↓

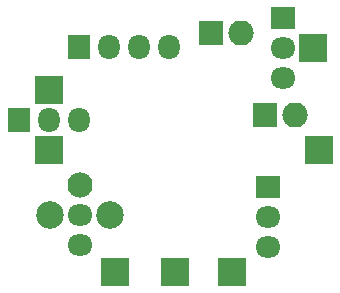
<source format=gbs>
G04 #@! TF.FileFunction,Soldermask,Bot*
%FSLAX46Y46*%
G04 Gerber Fmt 4.6, Leading zero omitted, Abs format (unit mm)*
G04 Created by KiCad (PCBNEW 4.0.4+e1-6308~48~ubuntu16.04.1-stable) date Thu Nov  3 23:11:18 2016*
%MOMM*%
%LPD*%
G01*
G04 APERTURE LIST*
%ADD10C,0.100000*%
%ADD11R,2.132000X2.132000*%
%ADD12O,2.132000X2.132000*%
%ADD13R,2.335200X2.335200*%
%ADD14R,2.132000X1.827200*%
%ADD15O,2.132000X1.827200*%
%ADD16C,2.335200*%
%ADD17C,2.132000*%
%ADD18R,1.827200X2.132000*%
%ADD19O,1.827200X2.132000*%
G04 APERTURE END LIST*
D10*
D11*
X150622000Y-94894400D03*
D12*
X153162000Y-94894400D03*
D13*
X159258000Y-96189800D03*
D14*
X156718000Y-93649800D03*
D15*
X156718000Y-96189800D03*
X156718000Y-98729800D03*
D13*
X159766000Y-104838500D03*
X152463500Y-115189000D03*
X147574000Y-115189000D03*
X142494000Y-115189000D03*
D16*
X142087600Y-110324900D03*
D17*
X139547600Y-107784900D03*
D15*
X139547600Y-110324900D03*
X139547600Y-112864900D03*
D16*
X137007600Y-110324900D03*
D18*
X139446000Y-96139000D03*
D19*
X141986000Y-96139000D03*
X144526000Y-96139000D03*
X147066000Y-96139000D03*
D13*
X136931400Y-99758500D03*
D18*
X134391400Y-102298500D03*
D19*
X136931400Y-102298500D03*
X139471400Y-102298500D03*
D13*
X136931400Y-104838500D03*
D14*
X155498800Y-107937300D03*
D15*
X155498800Y-110477300D03*
X155498800Y-113017300D03*
D11*
X155244800Y-101904800D03*
D12*
X157784800Y-101904800D03*
M02*

</source>
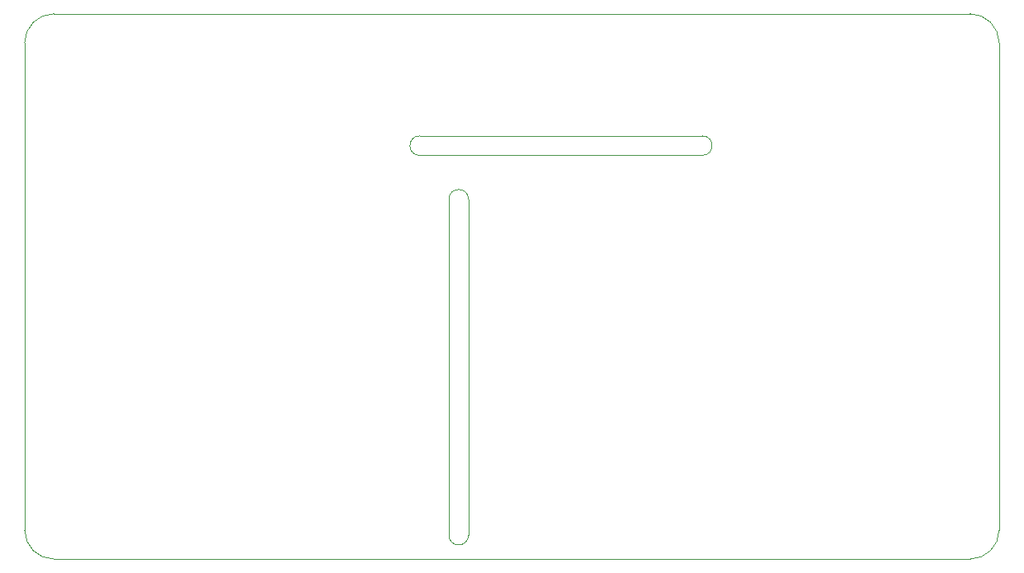
<source format=gbr>
%TF.GenerationSoftware,KiCad,Pcbnew,7.0.11-rc3*%
%TF.CreationDate,2025-03-16T23:31:10+08:00*%
%TF.ProjectId,TSAL,5453414c-2e6b-4696-9361-645f70636258,rev?*%
%TF.SameCoordinates,Original*%
%TF.FileFunction,Profile,NP*%
%FSLAX46Y46*%
G04 Gerber Fmt 4.6, Leading zero omitted, Abs format (unit mm)*
G04 Created by KiCad (PCBNEW 7.0.11-rc3) date 2025-03-16 23:31:10*
%MOMM*%
%LPD*%
G01*
G04 APERTURE LIST*
%TA.AperFunction,Profile*%
%ADD10C,0.050000*%
%TD*%
G04 APERTURE END LIST*
D10*
X66000000Y-30000000D02*
G75*
G03*
X63000000Y-33000000I0J-3000000D01*
G01*
X163000000Y-33000000D02*
G75*
G03*
X160000001Y-30000000I-3000000J0D01*
G01*
X103537500Y-42537500D02*
X132537500Y-42537500D01*
X106537500Y-83537500D02*
X106537500Y-49037500D01*
X63000000Y-33000000D02*
X63000000Y-83000000D01*
X66000000Y-86000000D02*
X160000001Y-86000000D01*
X132537500Y-44537500D02*
X103537500Y-44537500D01*
X106537500Y-83537500D02*
G75*
G03*
X108537500Y-83537500I1000000J0D01*
G01*
X103537500Y-42537500D02*
G75*
G03*
X103537500Y-44537500I0J-1000000D01*
G01*
X160000001Y-30000000D02*
X66000000Y-30000000D01*
X163000001Y-83000001D02*
X163000001Y-33000000D01*
X108537500Y-49037500D02*
G75*
G03*
X106537500Y-49037500I-1000000J0D01*
G01*
X108537500Y-49037500D02*
X108537500Y-83537500D01*
X132537500Y-44537500D02*
G75*
G03*
X132537500Y-42537500I0J1000000D01*
G01*
X160000001Y-86000001D02*
G75*
G03*
X163000001Y-83000001I-1J3000001D01*
G01*
X63000000Y-83000000D02*
G75*
G03*
X66000000Y-86000000I3000000J0D01*
G01*
M02*

</source>
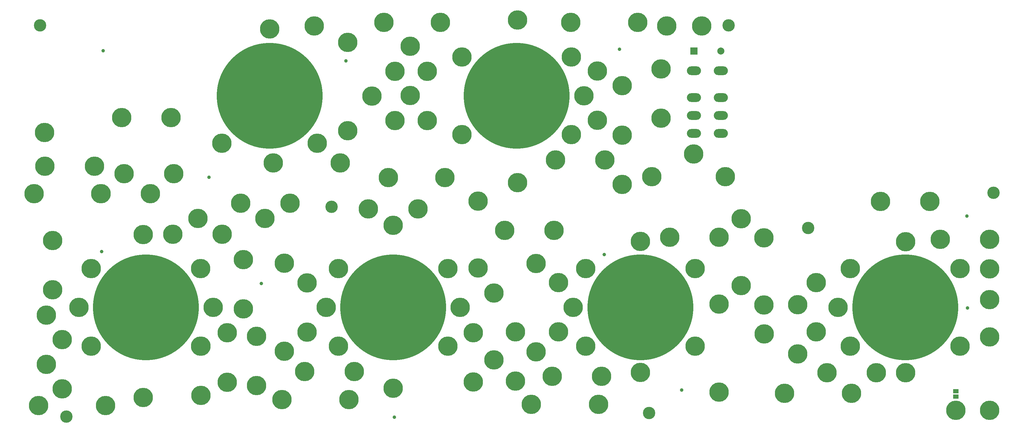
<source format=gts>
G04 #@! TF.FileFunction,Soldermask,Top*
%FSLAX46Y46*%
G04 Gerber Fmt 4.6, Leading zero omitted, Abs format (unit mm)*
G04 Created by KiCad (PCBNEW 4.0.7+dfsg1-1) date Sat Dec  2 13:30:58 2017*
%MOMM*%
%LPD*%
G01*
G04 APERTURE LIST*
%ADD10C,0.100000*%
%ADD11C,3.500000*%
%ADD12C,1.000000*%
%ADD13C,5.500000*%
%ADD14C,30.000000*%
%ADD15R,2.000000X2.000000*%
%ADD16C,2.000000*%
%ADD17O,4.000000X2.500000*%
%ADD18R,1.600200X1.168400*%
G04 APERTURE END LIST*
D10*
D11*
X292500000Y-162500000D03*
X247500000Y-215000000D03*
X157607000Y-156514800D03*
X82500000Y-216000000D03*
X75000000Y-105000000D03*
X270000000Y-105000000D03*
D12*
X92430600Y-169214800D03*
X337616800Y-185242200D03*
X337464400Y-159156400D03*
X234746800Y-170078400D03*
X122834400Y-148132800D03*
X92913200Y-112191800D03*
X239141000Y-111785400D03*
X161671000Y-115138200D03*
X137693400Y-178282600D03*
X175387000Y-216230200D03*
X256743200Y-208457800D03*
D13*
X194500000Y-114000000D03*
X225500000Y-136000000D03*
D14*
X210000000Y-125000000D03*
D13*
X194500000Y-136000000D03*
X225500000Y-114000000D03*
X229000000Y-125000000D03*
X162128200Y-109877200D03*
X162128200Y-134877200D03*
X229500000Y-174000000D03*
X226000000Y-185000000D03*
X260500000Y-196000000D03*
D14*
X245000000Y-185000000D03*
D13*
X229500000Y-196000000D03*
X260500000Y-174000000D03*
X304500000Y-174000000D03*
X301000000Y-185000000D03*
X335500000Y-196000000D03*
D14*
X320000000Y-185000000D03*
D13*
X304500000Y-196000000D03*
X335500000Y-174000000D03*
X250875800Y-117373400D03*
X250875800Y-131373400D03*
X233147000Y-212534500D03*
X214147000Y-212534500D03*
X304800000Y-209423000D03*
X285800000Y-209423000D03*
X334391000Y-214249000D03*
X199034400Y-154888800D03*
X199034400Y-173888800D03*
X173687200Y-148183600D03*
X189687200Y-148183600D03*
X112090200Y-131165600D03*
X98090200Y-131165600D03*
X245046500Y-166306500D03*
X245046500Y-203506500D03*
X175006000Y-161775200D03*
X175006000Y-207975200D03*
X104203500Y-164380500D03*
X104203500Y-210580500D03*
D15*
X260159500Y-112331500D03*
D16*
X267779500Y-112331500D03*
D17*
X267779500Y-135699500D03*
X267779500Y-130619500D03*
X267779500Y-117919500D03*
X260159500Y-117919500D03*
X260159500Y-130619500D03*
X260159500Y-135699500D03*
X260159500Y-125539500D03*
X267779500Y-125539500D03*
D13*
X252476000Y-105206800D03*
X262407400Y-105156000D03*
X260096000Y-141478000D03*
X152679400Y-105181400D03*
X206599000Y-163169600D03*
X220599000Y-163169600D03*
X131821400Y-155448000D03*
X145821400Y-155448000D03*
X253286500Y-165100000D03*
X267286500Y-165100000D03*
X232816400Y-117968000D03*
X232816400Y-131968000D03*
X239826800Y-122139400D03*
X239826800Y-136139400D03*
X221805500Y-177990500D03*
X221805500Y-191990500D03*
X209677000Y-205960500D03*
X209677000Y-191960500D03*
X220012500Y-204597000D03*
X234012500Y-204597000D03*
X197675500Y-192199500D03*
X197675500Y-206199500D03*
X289560000Y-184277000D03*
X289560000Y-198277000D03*
X168016400Y-157073600D03*
X182016400Y-157073600D03*
X294830500Y-177990500D03*
X294830500Y-191990500D03*
X297863500Y-203581000D03*
X311863500Y-203581000D03*
X150622000Y-178074800D03*
X150622000Y-192074800D03*
X136296400Y-207202800D03*
X136296400Y-193202800D03*
X149972000Y-203200000D03*
X163972000Y-203200000D03*
X179806600Y-110906800D03*
X179806600Y-124906800D03*
X175539400Y-118069600D03*
X175539400Y-132069600D03*
X184632600Y-118018800D03*
X184632600Y-132018800D03*
X120548400Y-196047600D03*
X120548400Y-210047600D03*
X112583200Y-164312600D03*
X126583200Y-164312600D03*
X132562600Y-185496200D03*
X132562600Y-171496200D03*
X76784200Y-187244200D03*
X76784200Y-201244200D03*
X140000000Y-106000000D03*
X126500000Y-138500000D03*
X153500000Y-138500000D03*
D14*
X140000000Y-125000000D03*
D13*
X280098500Y-192595500D03*
D18*
X334391000Y-208788000D03*
X334391000Y-210312000D03*
D13*
X280035000Y-165315500D03*
X280035000Y-184315500D03*
X215455500Y-172612000D03*
X215455500Y-197612000D03*
X203581000Y-180936500D03*
X203581000Y-199936500D03*
X144221200Y-172513600D03*
X144221200Y-197513600D03*
X343916000Y-193449000D03*
X343916000Y-214249000D03*
X269036800Y-147980400D03*
X248236800Y-147980400D03*
X162509600Y-211226400D03*
X143509600Y-211226400D03*
X119709800Y-159816800D03*
X138709800Y-159816800D03*
X160020000Y-144068800D03*
X141020000Y-144068800D03*
X93599000Y-212852000D03*
X74599000Y-212852000D03*
X92325776Y-152748532D03*
X73325776Y-152748532D03*
X320167000Y-166381000D03*
X320167000Y-203581000D03*
X210235800Y-103482200D03*
X210235800Y-149682200D03*
X343916000Y-174117000D03*
X343916000Y-182816500D03*
X76301600Y-135407400D03*
X329931000Y-165735000D03*
X343931000Y-165735000D03*
X220965000Y-143230600D03*
X234965000Y-143230600D03*
X239826800Y-136139400D03*
X239826800Y-150139400D03*
X81254600Y-208168000D03*
X81254600Y-194168000D03*
X127990600Y-192252600D03*
X127990600Y-206252600D03*
X78587600Y-166075600D03*
X78587600Y-180075600D03*
X112827776Y-147109732D03*
X98827776Y-147109732D03*
X90384576Y-144976132D03*
X76384576Y-144976132D03*
X106223776Y-152799332D03*
X92223776Y-152799332D03*
X312976500Y-154940000D03*
X326976500Y-154940000D03*
X172366400Y-104190800D03*
X188366400Y-104190800D03*
X159500000Y-174000000D03*
X156000000Y-185000000D03*
X190500000Y-196000000D03*
D14*
X175000000Y-185000000D03*
D13*
X159500000Y-196000000D03*
X190500000Y-174000000D03*
X194000000Y-185000000D03*
X89500000Y-174000000D03*
X86000000Y-185000000D03*
X120500000Y-196000000D03*
D14*
X105000000Y-185000000D03*
D13*
X89500000Y-196000000D03*
X120500000Y-174000000D03*
X124000000Y-185000000D03*
X267335000Y-184086500D03*
X267335000Y-209086500D03*
X273558000Y-178879500D03*
X273558000Y-159879500D03*
X244271800Y-104165400D03*
X225271800Y-104165400D03*
D11*
X345000000Y-152500000D03*
D13*
X168960800Y-125095000D03*
M02*

</source>
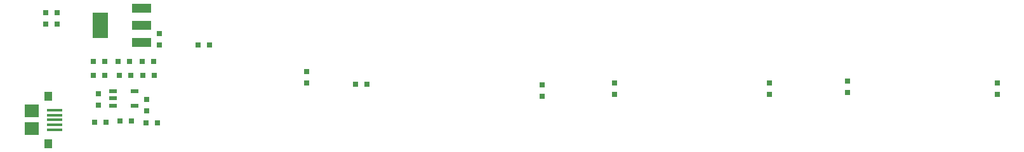
<source format=gbp>
G04*
G04 #@! TF.GenerationSoftware,Altium Limited,Altium Designer,18.1.9 (240)*
G04*
G04 Layer_Color=128*
%FSLAX24Y24*%
%MOIN*%
G70*
G01*
G75*
%ADD15R,0.0300X0.0300*%
%ADD34R,0.0300X0.0300*%
%ADD35R,0.0827X0.0157*%
%ADD36R,0.0748X0.0709*%
%ADD37R,0.0394X0.0472*%
%ADD38R,0.0413X0.0236*%
%ADD39R,0.0984X0.0472*%
%ADD40R,0.0787X0.1378*%
D15*
X5600Y4850D02*
D03*
X6200D02*
D03*
X7450D02*
D03*
X6850D02*
D03*
X4970Y1650D02*
D03*
X4370D02*
D03*
X5700Y1700D02*
D03*
X6300D02*
D03*
X9800Y5700D02*
D03*
X10400D02*
D03*
X18650Y3650D02*
D03*
X18050D02*
D03*
X7650Y1600D02*
D03*
X7050D02*
D03*
X5650Y4100D02*
D03*
X6250D02*
D03*
X4300Y4850D02*
D03*
X4900D02*
D03*
Y4100D02*
D03*
X4300D02*
D03*
X7500D02*
D03*
X6900D02*
D03*
D34*
X1800Y6800D02*
D03*
Y7400D02*
D03*
X7100Y2246D02*
D03*
Y2846D02*
D03*
X31650Y3700D02*
D03*
Y3100D02*
D03*
X51750Y3700D02*
D03*
Y3100D02*
D03*
X39800Y3700D02*
D03*
Y3100D02*
D03*
X43900Y3800D02*
D03*
Y3200D02*
D03*
X15500Y4300D02*
D03*
Y3700D02*
D03*
X27850Y3600D02*
D03*
Y3000D02*
D03*
X4550Y2550D02*
D03*
Y3150D02*
D03*
X2400Y7400D02*
D03*
Y6800D02*
D03*
X7750Y5700D02*
D03*
Y6300D02*
D03*
D35*
X2261Y1770D02*
D03*
Y1514D02*
D03*
Y2026D02*
D03*
Y2282D02*
D03*
Y1258D02*
D03*
D36*
X1050Y1300D02*
D03*
Y2240D02*
D03*
D37*
X1936Y510D02*
D03*
Y3030D02*
D03*
D38*
X5339Y2526D02*
D03*
Y2900D02*
D03*
Y3274D02*
D03*
X6461D02*
D03*
Y2526D02*
D03*
D39*
X6824Y6756D02*
D03*
Y5850D02*
D03*
Y7661D02*
D03*
D40*
X4659Y6756D02*
D03*
M02*

</source>
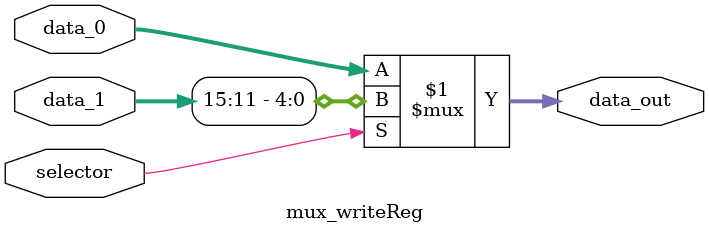
<source format=v>
module mux_writeReg(
    input wire selector,
    input wire [4:0] data_0,
    input wire [15:0] data_1,
    output wire [4:0] data_out
);

    assign data_out = 
        (selector) ? 
        data_1[15:11]: 
        data_0;        

endmodule
</source>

↑

Scan the listing above for the line that has "X206599000Y-163169600D03*", then copy exactly from that line through the line that has "X294830500Y-191990500D03*".

Task solution:
X206599000Y-163169600D03*
X220599000Y-163169600D03*
X131821400Y-155448000D03*
X145821400Y-155448000D03*
X253286500Y-165100000D03*
X267286500Y-165100000D03*
X232816400Y-117968000D03*
X232816400Y-131968000D03*
X239826800Y-122139400D03*
X239826800Y-136139400D03*
X221805500Y-177990500D03*
X221805500Y-191990500D03*
X209677000Y-205960500D03*
X209677000Y-191960500D03*
X220012500Y-204597000D03*
X234012500Y-204597000D03*
X197675500Y-192199500D03*
X197675500Y-206199500D03*
X289560000Y-184277000D03*
X289560000Y-198277000D03*
X168016400Y-157073600D03*
X182016400Y-157073600D03*
X294830500Y-177990500D03*
X294830500Y-191990500D03*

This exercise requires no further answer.